Originally, a Union church was made up of two churches of differing denominations that used the same property and owned it jointly (as opposed to one church renting the property from the other and using it for services). In such cases, the term Union church might actually refer to the building or the property. For instance, if a Presbyterian congregation and a Reformed congregation both used and jointly owned a building, how would a person refer to that building? Normally, with a single congregation meeting in one place, the building would be called “the Presbyterian church” or “the Reformed church.” But in the case of two churches with joint ownership of the property, the building would be referred to as “the Union church.” So, instead of people saying, “The meeting will be held down at the Presbyterian/Reformed church,” they would say, “The meeting will be held down at the Union church.”

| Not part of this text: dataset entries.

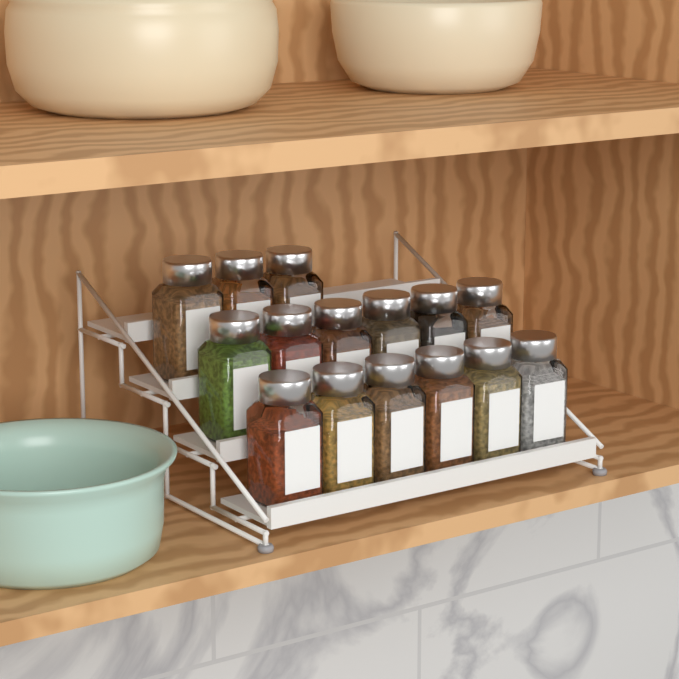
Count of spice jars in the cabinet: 15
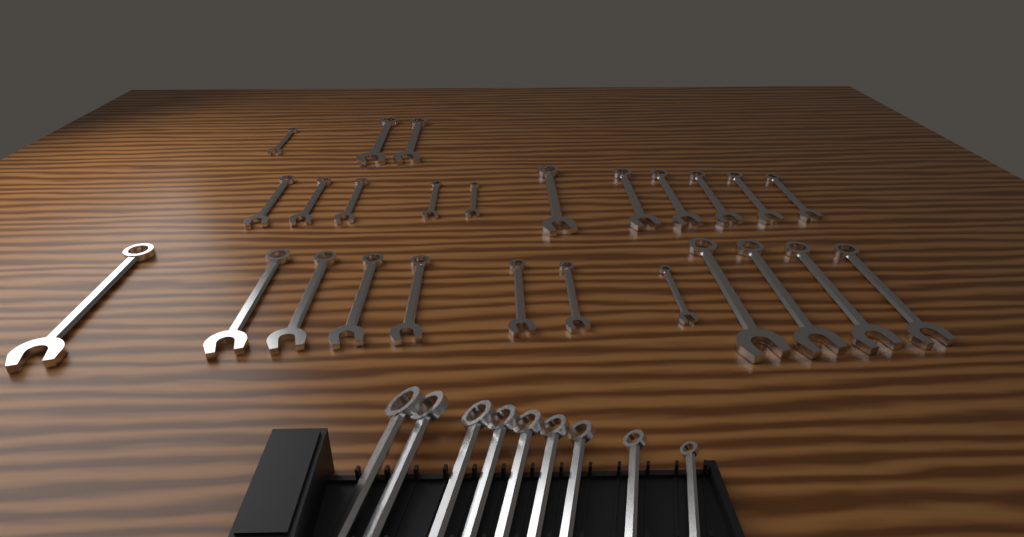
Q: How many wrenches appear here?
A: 35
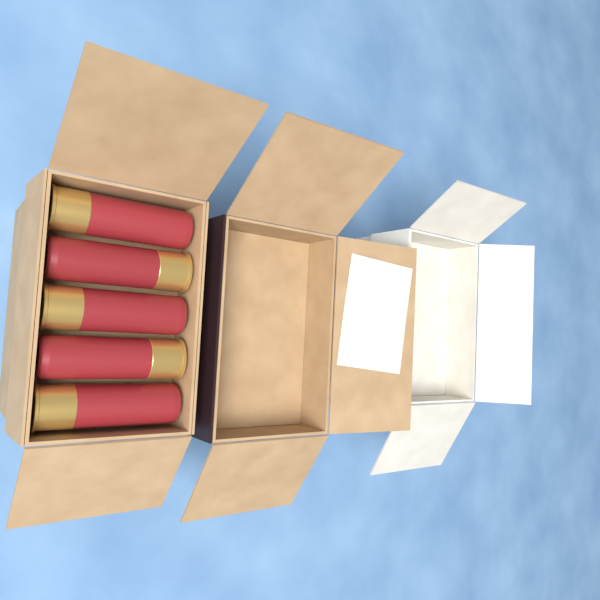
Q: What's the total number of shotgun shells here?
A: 5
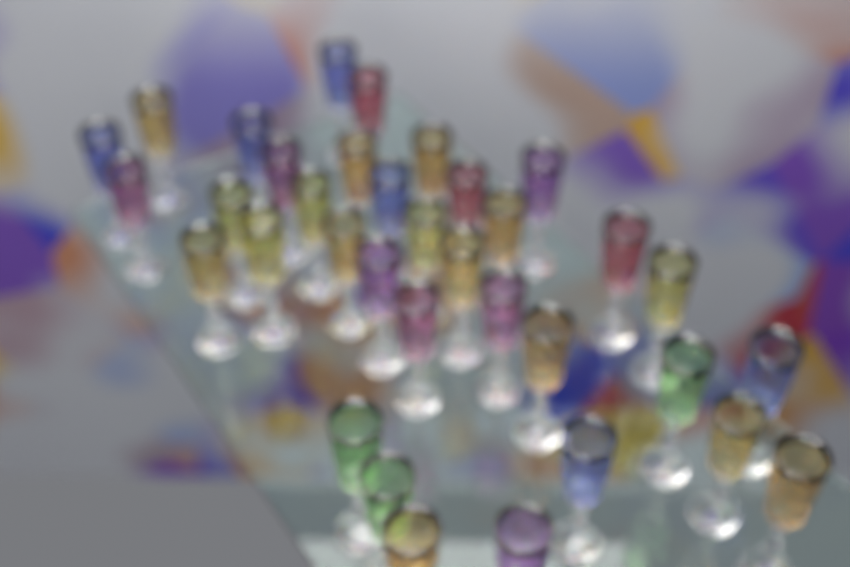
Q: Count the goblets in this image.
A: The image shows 35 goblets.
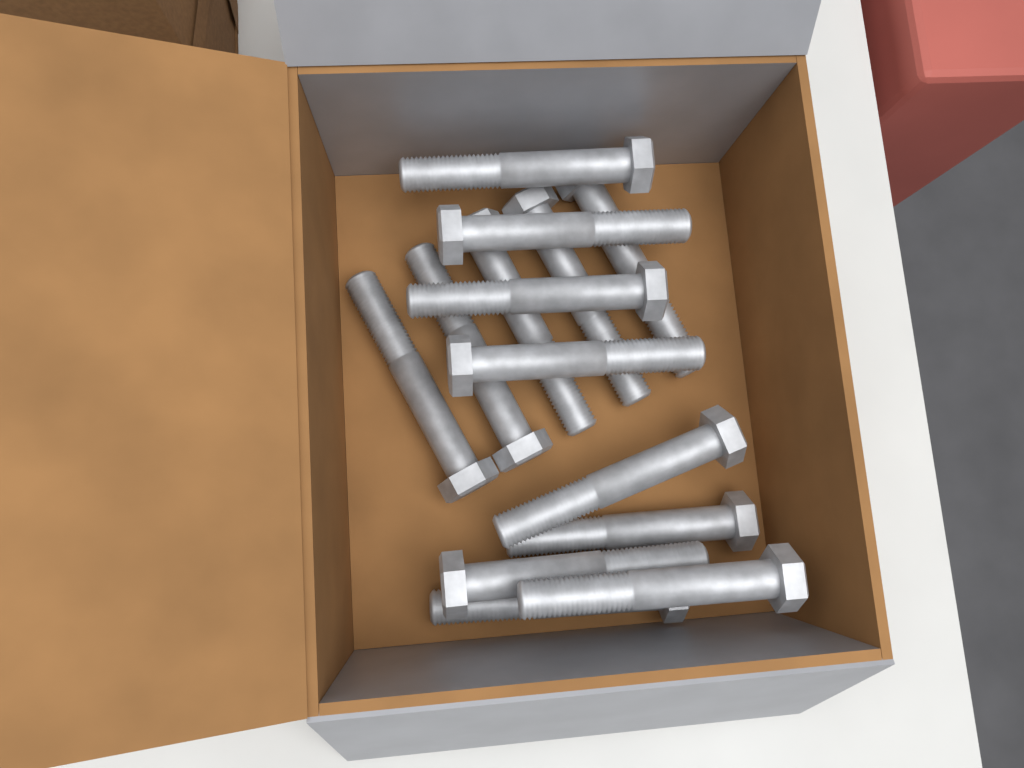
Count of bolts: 14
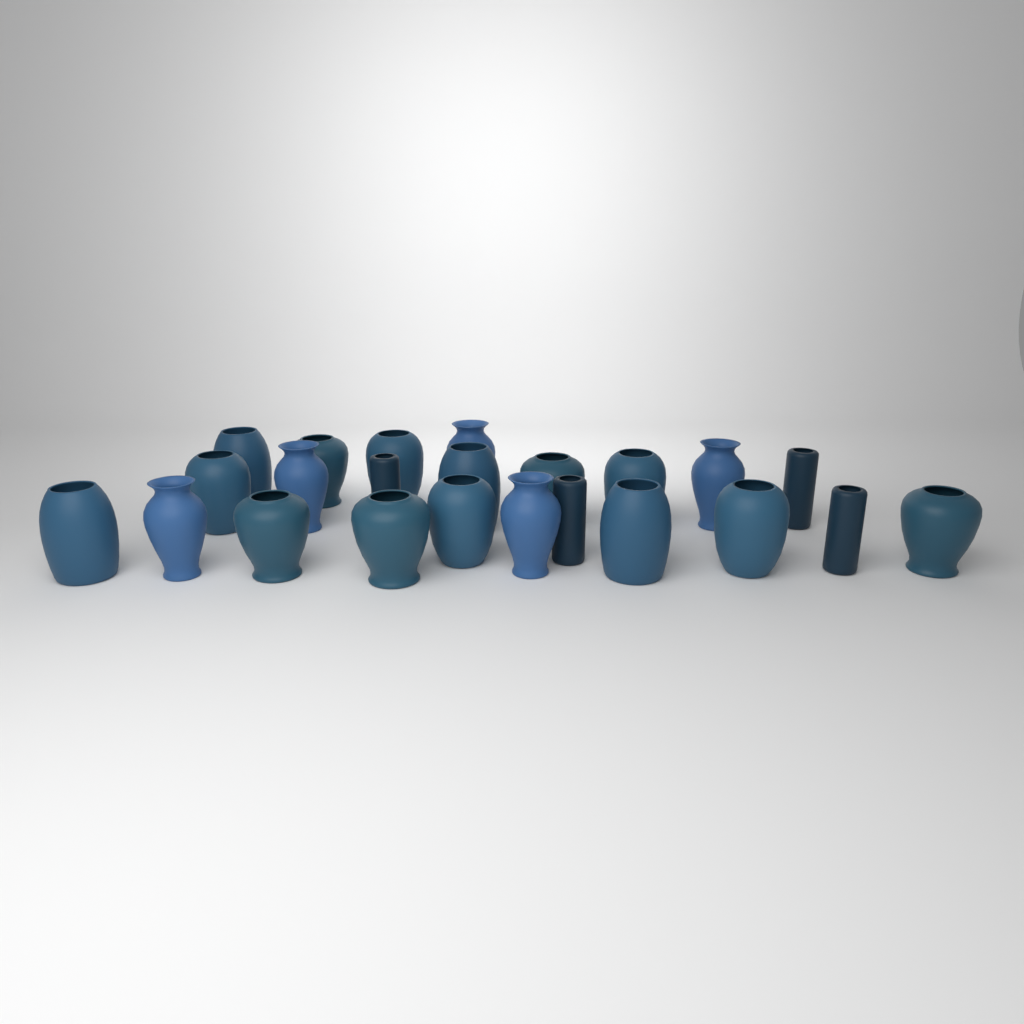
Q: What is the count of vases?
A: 23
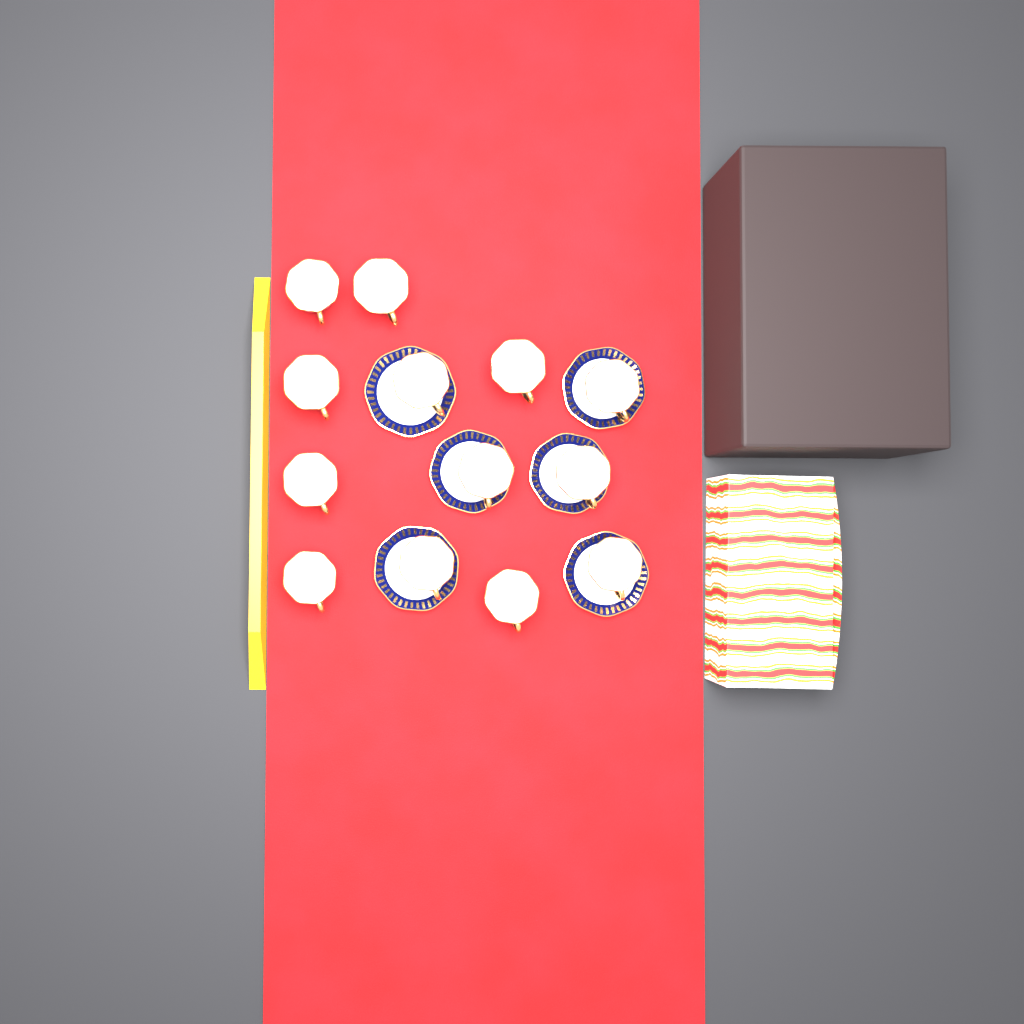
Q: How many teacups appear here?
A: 13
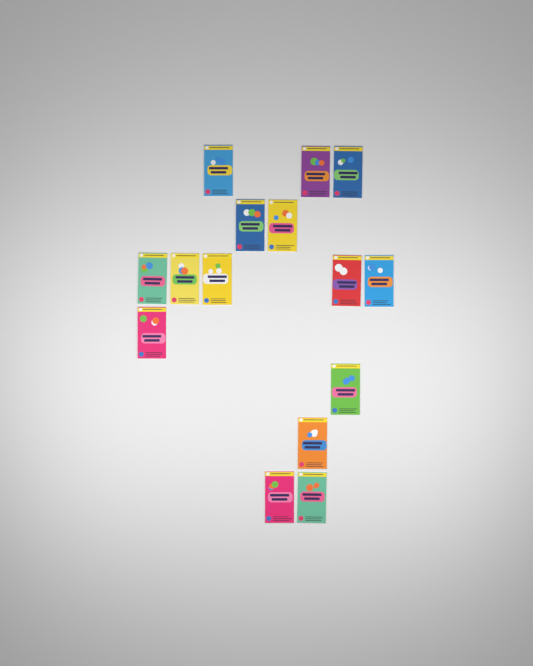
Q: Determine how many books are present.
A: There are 15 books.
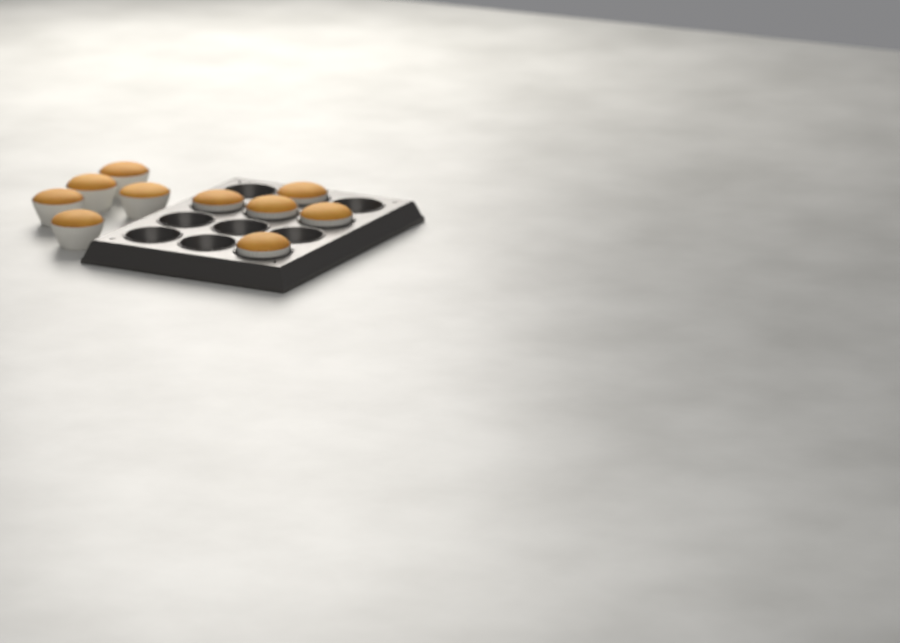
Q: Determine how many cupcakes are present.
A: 10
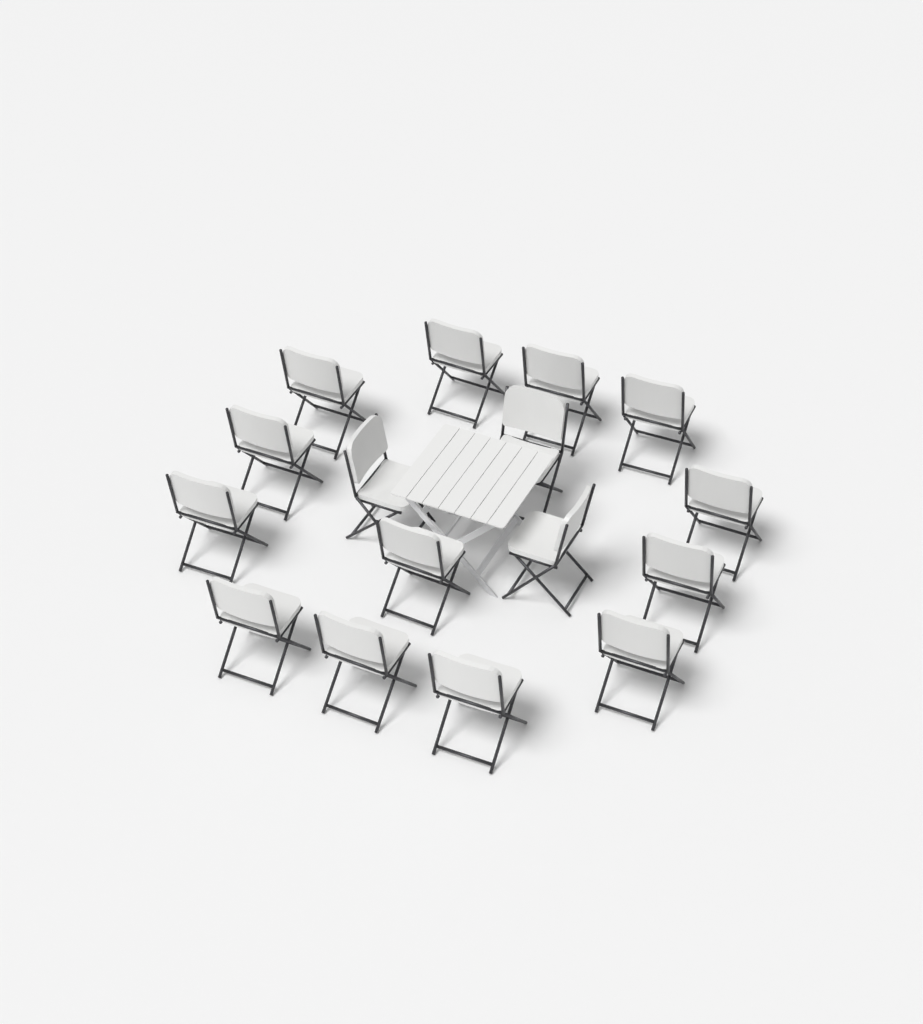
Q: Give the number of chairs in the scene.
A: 16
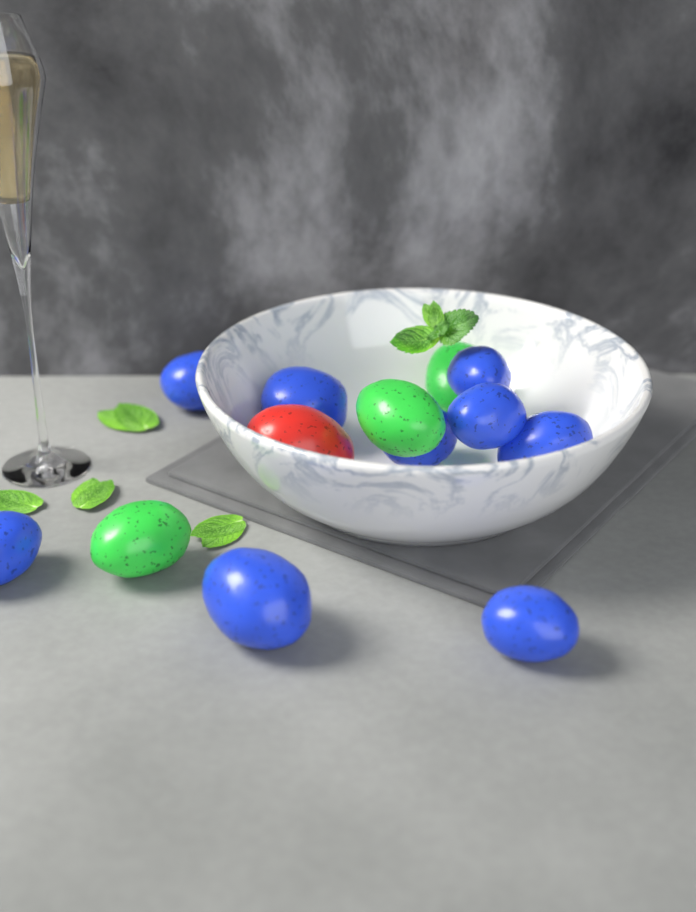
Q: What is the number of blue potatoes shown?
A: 9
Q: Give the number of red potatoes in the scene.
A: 1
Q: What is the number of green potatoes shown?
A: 3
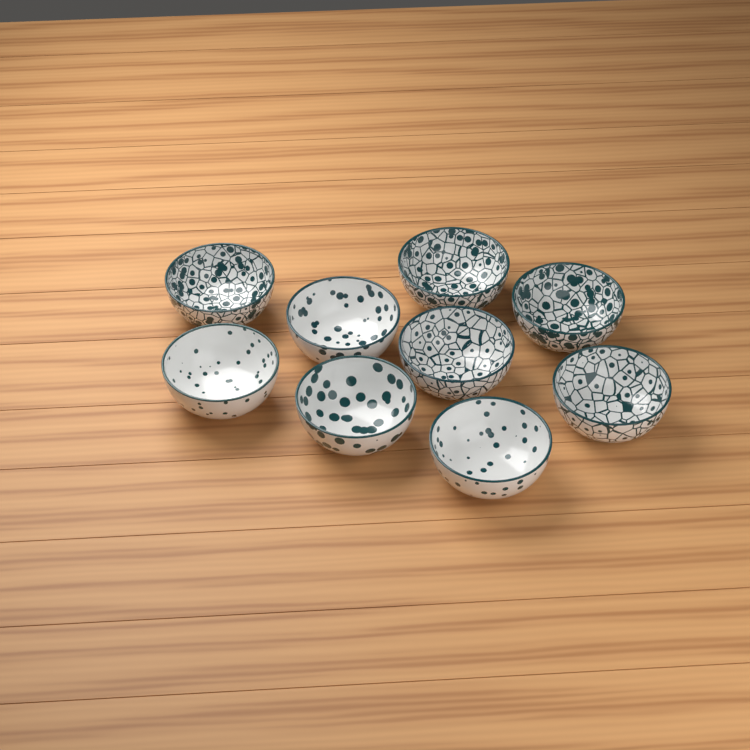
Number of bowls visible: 9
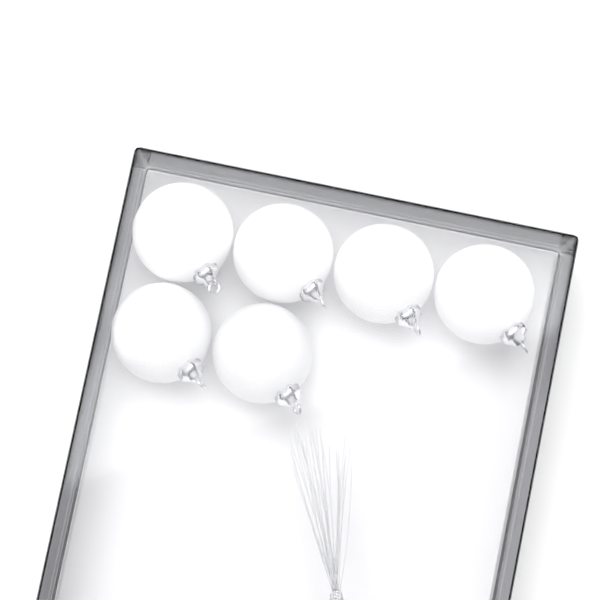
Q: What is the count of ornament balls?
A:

A Union church would have two (or more) separate pastors and congregations. The concept of having a Union church started in areas where the population was small enough that no single congregation could afford to build and maintain its own building.
In some cases, if one congregation grew, it might move on to its own property, and the remaining congregation(s) would “buy out” the interest of the other congregation. In other cases, the congregations might develop such a working relationship that they decide to fully unite under one name and denomination.
Although the original arrangement is rare today, the name “Union Church” is still in use. In many cases, this term is used by churches that want to emphasize that they are non-denominational and that they welcome and affirm all people regardless of their ethnicity, gender, sexual orientation, individual beliefs, or denominational affiliation. In these cases, the church’s greatest concern may be that people be accepted and affirmed regardless of what the Word of God may have to say on any given topic or lifestyle choice. The name “Union Church” may indicate this approach, but it is by no means certain. The name might be a historical holdover, or it might have been chosen for other reasons. As with any church, regardless of the name, it is important to find out what a Union church believes and how it functions before committing to membership, involvement, and support.